(Task input)

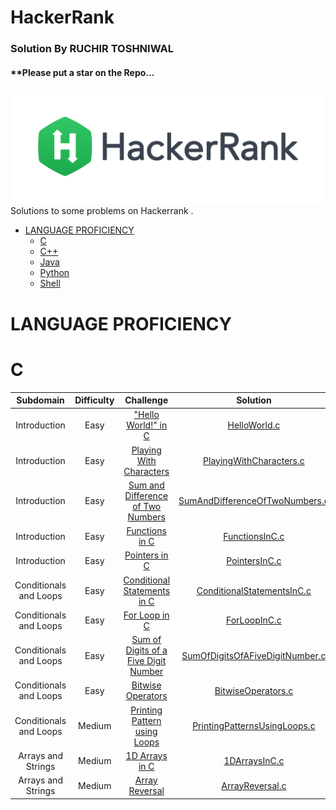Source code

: # HackerRank 
### Solution By RUCHIR TOSHNIWAL
#### **Please put a star on the Repo...
[![My hackerrank profile](images/HackerRankLogo.svg)](https://www.hackerrank.com/ruchirtoshniwal1)
Solutions to some problems on Hackerrank .

* [LANGUAGE PROFICIENCY](#language-proficiency)
    * [C](#c)
    * [C++](#c++)
    * [Java](#java)
    * [Python](#python)
    * [Shell](#shell)

# LANGUAGE PROFICIENCY
# C

| Subdomain | Difficulty | Challenge | Solution |
|:--:|:--:|:--:|:--:|
| Introduction | Easy | ["Hello World!" in C](https://www.hackerrank.com/challenges/hello-world-c/problem) | [HelloWorld.c](C/HelloWorld.c) 
| Introduction | Easy | [Playing With Characters](https://www.hackerrank.com/challenges/playing-with-characters/problem) | [PlayingWithCharacters.c](C/PlayingWithCharacters.c)
| Introduction | Easy | [Sum and Difference of Two Numbers](https://www.hackerrank.com/challenges/sum-numbers-c/problem) | [SumAndDifferenceOfTwoNumbers.c](C/SumAndDifferenceOfTwoNumbers.c)
| Introduction | Easy | [Functions in C](https://www.hackerrank.com/challenges/functions-in-c/problem) | [FunctionsInC.c](C/FunctionsInC.c)
| Introduction | Easy | [Pointers in C](https://www.hackerrank.com/challenges/pointer-in-c/problem) | [PointersInC.c](C/PointersInC.c)
| Conditionals and Loops | Easy | [Conditional Statements in C](https://www.hackerrank.com/challenges/conditional-statements-in-c/problem) | [ConditionalStatementsInC.c](C/ConditionalStatementsInC.c)
| Conditionals and Loops | Easy | [For Loop in C](https://www.hackerrank.com/challenges/for-loop-in-c/problem) | [ForLoopInC.c](C/ForLoopInC.c)
| Conditionals and Loops | Easy | [Sum of Digits of a Five Digit Number](https://www.hackerrank.com/challenges/sum-of-digits-of-a-five-digit-number/copy-from/98583090) | [SumOfDigitsOfAFiveDigitNumber.c](C/SumOfDigitsOfAFiveDigitNumber.c)
| Conditionals and Loops | Easy | [Bitwise Operators](https://www.hackerrank.com/challenges/bitwise-operators-in-c/problem) | [BitwiseOperators.c](C/BitwiseOperators.c)
| Conditionals and Loops | Medium | [Printing Pattern using Loops](https://www.hackerrank.com/challenges/printing-pattern-2/problem) | [PrintingPatternsUsingLoops.c](C/PrintingPatternsUsingLoops.c)
| Arrays and Strings | Medium | [1D Arrays in C](https://www.hackerrank.com/challenges/1d-arrays-in-c/problem) | [1DArraysInC.c](C/1DArraysInC.c)
| Arrays and Strings | Medium | [Array Reversal](https://www.hackerrank.com/challenges/reverse-array-c/problem) | [ArrayReversal.c](C/ArrayReversal.c)

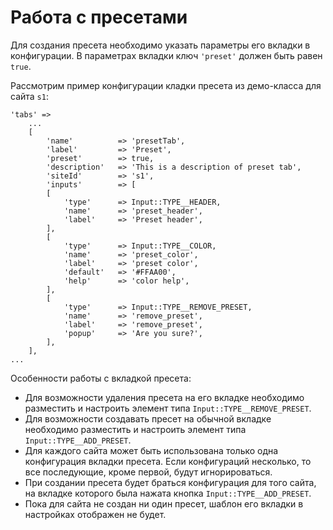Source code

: # Работа с пресетами
Для создания пресета необходимо указать параметры его вкладки в конфигурации. В параметрах вкладки ключ `'preset'` должен быть равен `true`. 

Рассмотрим пример конфигурации кладки пресета из демо-класса для сайта `s1`:

	'tabs' => 
		...
		[
			'name'          => 'presetTab',
			'label'         => 'Preset',
			'preset'        => true,
			'description'   => 'This is a description of preset tab',
			'siteId'        => 's1',
			'inputs'        => [
			[
				'type'      => Input::TYPE__HEADER,
				'name'      => 'preset_header',
				'label'     => 'Preset header',
			],
			[
				'type'      => Input::TYPE__COLOR,
				'name'      => 'preset_color',
				'label'     => 'preset color',
				'default'   => '#FFAA00',
				'help'      => 'color help',
			],
			[
				'type'      => Input::TYPE__REMOVE_PRESET,
				'name'      => 'remove_preset',
				'label'     => 'remove_preset',
				'popup'     => 'Are you sure?',
			],
		],
	...
Особенности работы с вкладкой пресета:
* Для возможности удаления пресета на его вкладке необходимо разместить и настроить элемент типа `Input::TYPE__REMOVE_PRESET`. 
* Для возможности создавать пресет на обычной вкладке необходимо разместить и настроить элемент типа `Input::TYPE__ADD_PRESET`.
* Для каждого сайта может быть использована только одна конфигурация вкладки пресета. Если конфигураций несколько, то все последующие, кроме первой, будут игнорироваться. 
* При создании пресета будет браться конфигурация для того сайта, на вкладке которого была нажата кнопка `Input::TYPE__ADD_PRESET`.
* Пока для сайта не создан ни один пресет, шаблон его вкладки в настройках отображен не будет.
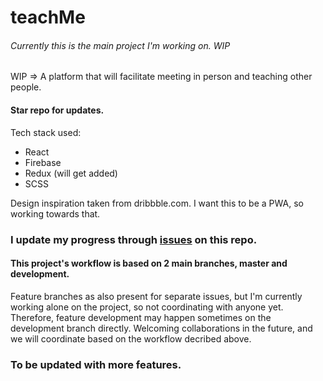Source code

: # teachMe

###### Currently this is the main project I'm working on. WIP

WIP => A platform that will facilitate meeting in person and teaching other people.

#### Star repo for updates.

Tech stack used:

- React
- Firebase
- Redux (will get added)
- SCSS

Design inspiration taken from dribbble.com.
I want this to be a PWA, so working towards that.

### I update my progress through [issues](https://github.com/sorinpav/teachme/issues) on this repo.

#### This project's workflow is based on 2 main branches, master and development.

Feature branches as also present for separate issues, but I'm currently working alone on the project, so not coordinating with anyone yet. Therefore, feature development may happen sometimes on the development branch directly. Welcoming collaborations in the future, and we will coordinate based on the workflow decribed above.

### To be updated with more features.
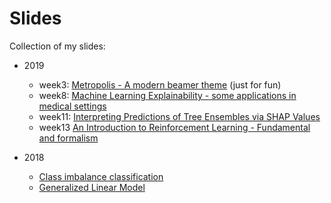 # Slides
Collection of my slides:

- 2019
  - week3: [Metropolis - A modern beamer theme](./2019/week3/slides/week3.pdf) (just for fun)
  - week8: [Machine Learning Explainability - some applications in medical settings](./2019/week8/slides/week8.pdf)
  - week11: [Interpreting Predictions of Tree Ensembles via SHAP Values](./2019/week11/slides/week11.pdf)
  - week13 [An Introduction to Reinforcement Learning - Fundamental and formalism](./2019/week13/slides/week13.pdf)

- 2018
  - [Class imbalance classification](./2018)
  - [Generalized Linear Model](./2018)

(End Task input)

Exercise aim:
Copy here each line of the preceding records with "Learning" in it.

Reply:
  - week8: [Machine Learning Explainability - some applications in medical settings](./2019/week8/slides/week8.pdf)
  - week13 [An Introduction to Reinforcement Learning - Fundamental and formalism](./2019/week13/slides/week13.pdf)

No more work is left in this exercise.